Resubmit the exit payload, altering the first byte of the branch mask.
The same valid transaction can be resubmitted up to 223 times, using different values for the first byte of the HP-encoded path.
Profit
As mentioned, the implications of this vulnerability were vast. At the time the bug was submitted, approximately $850M resided within the DepositManagerProxy
. So, how did the team and the whitehat address this issue?
The key issue with this vulnerability is that, ideally, there should be exactly one unique Exit ID for each exit transaction, which in turn should uniquely identify each withdrawal request. This Exit ID is generated using several components, including the branch mask, and is used to keep track of withdrawal requests and prevent any form of replay.

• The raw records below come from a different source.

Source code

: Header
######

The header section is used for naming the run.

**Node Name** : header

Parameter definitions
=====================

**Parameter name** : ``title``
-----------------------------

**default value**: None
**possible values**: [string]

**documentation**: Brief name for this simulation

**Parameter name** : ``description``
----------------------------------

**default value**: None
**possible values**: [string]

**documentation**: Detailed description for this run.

However, due to the discrepancy in how the branch mask is decoded in two different places in the code (as a uint256 in WithdrawManager.verifyInclusion
and as a nibble array in MerklePatriciaProof.verify
), it's possible for an attacker to create multiple distinct Exit IDs for the same exit transaction.
The attacker can do this by altering the first byte of the HP-encoded branchMask in different exit payloads for the same exit transaction. Because of the discrepancy in decoding methods, these different branchMasks would still be considered valid and would result in multiple valid Exit IDs for the same transaction. This means the system would treat them as separate withdrawal requests, which is where the vulnerability lies.
As it turns out, the first byte of the encoded branch mask is supposed to always be 0x00
. The fix is to check if the first byte of the encoded branch mask is 0x00
and not to disregard it as an incorrect mask.